E sul tema è intervenuto anche il capogruppo di Forza Italia in Regione Toscana, Marco Stella, affinché l’Ente blocchi e non conceda l’ok alla valutazione di impatto ambientale per la struttura: “Questi impianti – afferma il consigliere regionale – andrebbero a impattare negativamente sul territorio, danneggiandone gli aspetti naturalistici e paesaggistici, limitando fortemente ogni prospettiva di sviluppo e valorizzazione di un territorio in cui il turismo escursionistico, ambientale e storico-culturale ha fatto registrare un significativo aumento in termini quantitativi. Senza contare che l’impianto previsto non rispetta i sette chilometri di distanza da numerosi beni architettonici, nuclei storici tutelati e aree naturali protette.

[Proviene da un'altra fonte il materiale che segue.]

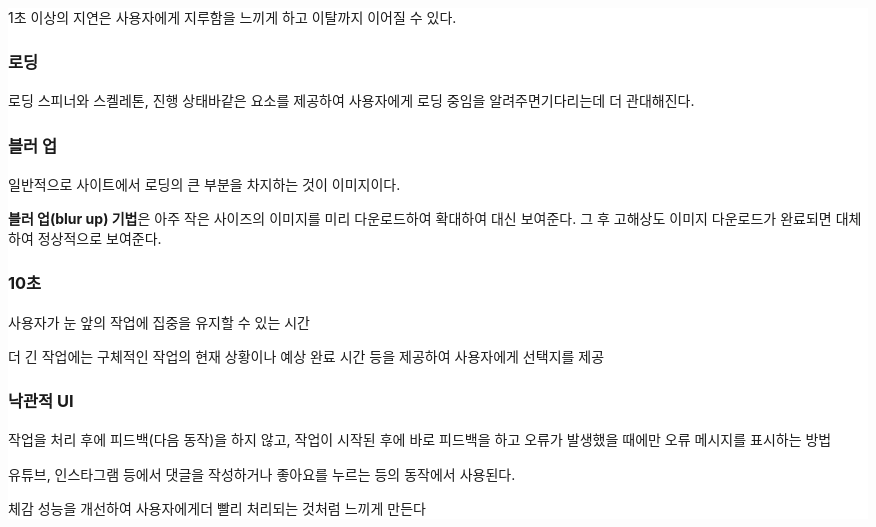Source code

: 1초 이상의 지연은 사용자에게 지루함을 느끼게 하고 이탈까지 이어질 수 있다.





### 로딩

로딩 스피너와 스켈레톤,  진행 상태바같은 요소를 제공하여 사용자에게 로딩 중임을 알려주면기다리는데 더 관대해진다.



### 블러 업

일반적으로 사이트에서 로딩의 큰 부분을 차지하는 것이 이미지이다.

**블러 업(blur up) 기법**은 아주 작은 사이즈의 이미지를 미리 다운로드하여 확대하여 대신 보여준다. 그 후 고해상도 이미지 다운로드가 완료되면 대체하여 정상적으로 보여준다.



### 10초

사용자가 눈 앞의 작업에 집중을 유지할 수 있는 시간

더 긴 작업에는 구체적인 작업의 현재 상황이나 예상 완료 시간 등을 제공하여 사용자에게 선택지를 제공



### 낙관적 UI

작업을 처리 후에 피드백(다음 동작)을 하지 않고, 작업이 시작된 후에 바로 피드백을 하고 오류가 발생했을 때에만 오류 메시지를 표시하는 방법

유튜브, 인스타그램 등에서 댓글을 작성하거나 좋아요를 누르는 등의 동작에서 사용된다.

체감 성능을 개선하여 사용자에게더 빨리 처리되는 것처럼 느끼게 만든다



###



###



####
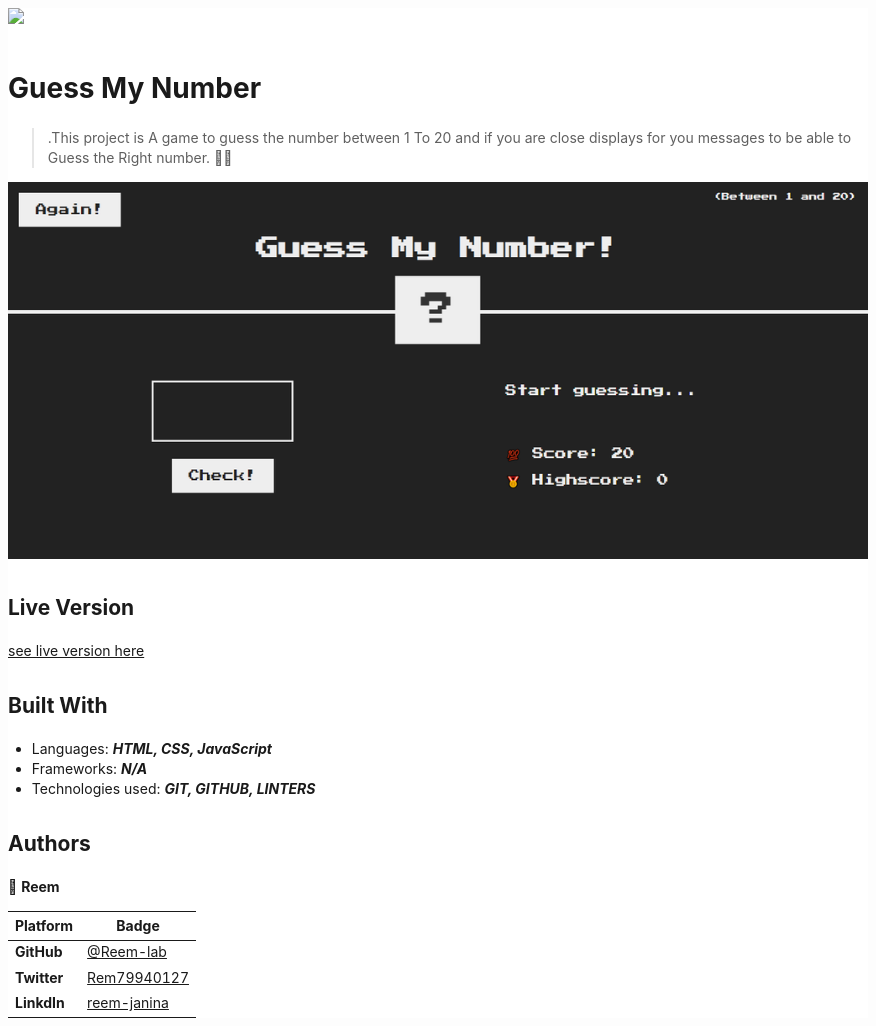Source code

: ![](https://img.shields.io/static/v1?label=BY&message=Reemoz&color=pink)



# Guess My Number

> .This project is A game to guess the number between 1 To 20 and if you are close displays for you messages to be able to Guess the Right number. 🤔💭

<img src="Capture.PNG" width="100%" />

## Live Version

[see live version here](https://reem-lab.github.io/Guess-my-number/)

## Built With

- Languages: _**HTML, CSS, JavaScript**_
- Frameworks: _**N/A**_
- Technologies used: _**GIT, GITHUB, LINTERS**_

## Authors



👤 **Reem**

 Platform | Badge |
 --- | --- |
 **GitHub**  | [@Reem-lab](https://github.com/Reem-lab)
 **Twitter** | [Rem79940127](https://twitter.com/Rem79940127)
 **LinkdIn** | [reem-janina](https://www.linkedin.com/in/reem-janina-ab74ab21a/)
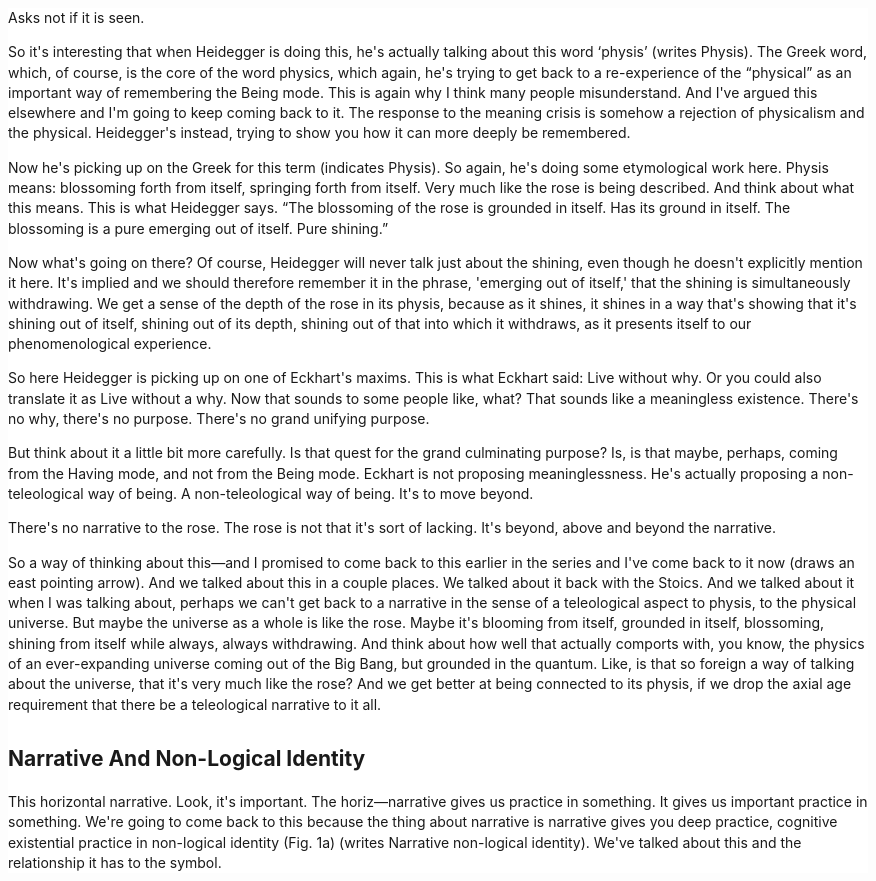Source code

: Asks not if it is seen.

So it's interesting that when Heidegger is doing this, he's actually talking about this word ‘physis’ \(writes Physis\). The Greek word, which, of course, is the core of the word physics, which again, he's trying to get back to a re-experience of the “physical” as an important way of remembering the Being mode. This is again why I think many people misunderstand. And I've argued this elsewhere and I'm going to keep coming back to it. The response to the meaning crisis is somehow a rejection of physicalism and the physical. Heidegger's instead, trying to show you how it can more deeply be remembered.

Now he's picking up on the Greek for this term \(indicates Physis\). So again, he's doing some etymological work here. Physis means: blossoming forth from itself, springing forth from itself. Very much like the rose is being described. And think about what this means. This is what Heidegger says. “The blossoming of the rose is grounded in itself. Has its ground in itself. The blossoming is a pure emerging out of itself. Pure shining.”

Now what's going on there? Of course, Heidegger will never talk just about the shining, even though he doesn't explicitly mention it here. It's implied and we should therefore remember it in the phrase, 'emerging out of itself,' that the shining is simultaneously withdrawing. We get a sense of the depth of the rose in its physis, because as it shines, it shines in a way that's showing that it's shining out of itself, shining out of its depth, shining out of that into which it withdraws, as it presents itself to our phenomenological experience.

So here Heidegger is picking up on one of Eckhart's maxims. This is what Eckhart said: Live without why. Or you could also translate it as Live without a why. Now that sounds to some people like, what? That sounds like a meaningless existence. There's no why, there's no purpose. There's no grand unifying purpose.

But think about it a little bit more carefully. Is that quest for the grand culminating purpose? Is, is that maybe, perhaps, coming from the Having mode, and not from the Being mode. Eckhart is not proposing meaninglessness. He's actually proposing a non-teleological way of being. A non-teleological way of being. It's to move beyond.

There's no narrative to the rose. The rose is not that it's sort of lacking. It's beyond, above and beyond the narrative. 

So a way of thinking about this—and I promised to come back to this earlier in the series and I've come back to it now \(draws an east pointing arrow\). And we talked about this in a couple places. We talked about it back with the Stoics. And we talked about it when I was talking about, perhaps we can't get back to a narrative in the sense of a teleological aspect to physis, to the physical universe. But maybe the universe as a whole is like the rose. Maybe it's blooming from itself, grounded in itself, blossoming, shining from itself while always, always withdrawing. And think about how well that actually comports with, you know, the physics of an ever-expanding universe coming out of the Big Bang, but grounded in the quantum. Like, is that so foreign a way of talking about the universe, that it's very much like the rose? And we get better at being connected to its physis, if we drop the axial age requirement that there be a teleological narrative to it all.

## Narrative And Non-Logical Identity

This horizontal narrative. Look, it's important. The horiz—narrative gives us practice in something. It gives us important practice in something. We're going to come back to this because the thing about narrative is narrative gives you deep practice, cognitive existential practice in non-logical identity \(Fig. 1a\) \(writes Narrative non-logical identity\). We've talked about this and the relationship it has to the symbol.
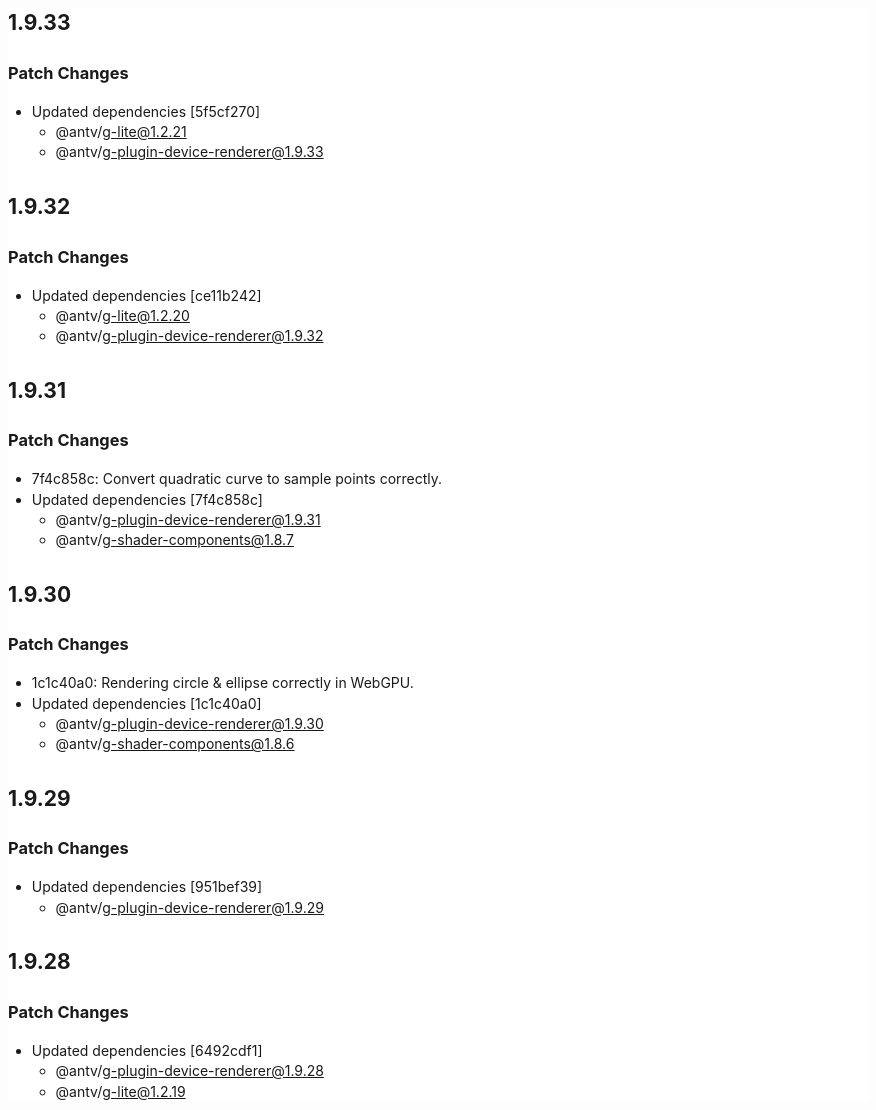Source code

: ## 1.9.33

### Patch Changes

- Updated dependencies [5f5cf270]
    - @antv/g-lite@1.2.21
    - @antv/g-plugin-device-renderer@1.9.33

## 1.9.32

### Patch Changes

- Updated dependencies [ce11b242]
    - @antv/g-lite@1.2.20
    - @antv/g-plugin-device-renderer@1.9.32

## 1.9.31

### Patch Changes

- 7f4c858c: Convert quadratic curve to sample points correctly.
- Updated dependencies [7f4c858c]
    - @antv/g-plugin-device-renderer@1.9.31
    - @antv/g-shader-components@1.8.7

## 1.9.30

### Patch Changes

- 1c1c40a0: Rendering circle & ellipse correctly in WebGPU.
- Updated dependencies [1c1c40a0]
    - @antv/g-plugin-device-renderer@1.9.30
    - @antv/g-shader-components@1.8.6

## 1.9.29

### Patch Changes

- Updated dependencies [951bef39]
    - @antv/g-plugin-device-renderer@1.9.29

## 1.9.28

### Patch Changes

- Updated dependencies [6492cdf1]
    - @antv/g-plugin-device-renderer@1.9.28
    - @antv/g-lite@1.2.19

Non è violentando i beni paesaggistici che si può pensare di risolvere la questione del fabbisogno energetico, la cui produzione in questo caso sarebbe, oltretutto, irrisoria”.

Ed è proprio su quest’ultimo aspetto che vorremmo soffermarci, dal momento che sul tema abbiamo ascoltato il sindaco di Montemignaio, Roberto Pertichini, il quale rispetto all’impianto esistente nel proprio comune (sul crinale del Monte Secchieta), ammette che non comporta alcun beneficio per la cittadinanza dal momento che l’energia prodotta non serve la comunità locale e che per il Comune, la presenza del parco eolico, frutta soltanto il versamento da parte dell’azienda di un piccolo ristoro economico.

Poca roba, dunque, rispetto a quanto ci si attenderebbe da opere così invasive anche se, nel caso specifico, a suo tempo la decisione di costruire l’impianto di Poggio della Risala non ha comportato levate di scudi.

Ma cosa succederebbe se la voce che vuole la realizzazione di un altro impianto eolico in Casentino diventasse realtà? Al momento si tratta soltanto di indiscrezioni, tra l’altro smentite anche da diversi amministratori locali, ma la questione resta aperta.

L’impressione è che stavolta in molti potrebbero storcere il naso, considerato che gli attuali parchi eolici richiedono l’occupazione di spazi sempre più vasti, con pesanti ricadute sia in termini di impatto visivo che di inquinamento acustico prodotto, senza dimenticare il disturbo arrecato agli animali e l’eventualità di dover ricorrere all’abbattimento di svariati ettari di bosco.

Quegli stessi boschi che hanno reso il Casentino, nel corso della storia, una delle mete turistiche tra le più conosciute non soltanto in Italia e per i quali, stando alle informazioni da noi raccolte, le associazioni ambientaliste sarebbero già pronte ad alzare le barricate.